» **EXERCISE BRIEF**
Transcribe, word for word and with nothing extra, the line containing "Amé este post! Grande Vane, mis bermudas" and each line that comes after it in the entries.

» **DATA SUPPLIED**
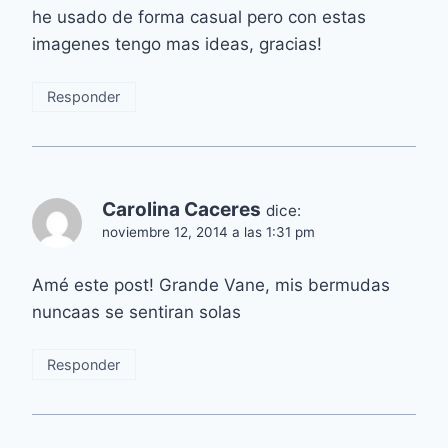
he usado de forma casual pero con estas
imagenes tengo mas ideas, gracias!
Responder
Carolina Caceres
dice:
noviembre 12, 2014 a las 1:31 pm
Amé este post! Grande Vane, mis bermudas
nuncaas se sentiran solas
Responder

» **RESPONSE AREA**
Amé este post! Grande Vane, mis bermudas
nuncaas se sentiran solas
Responder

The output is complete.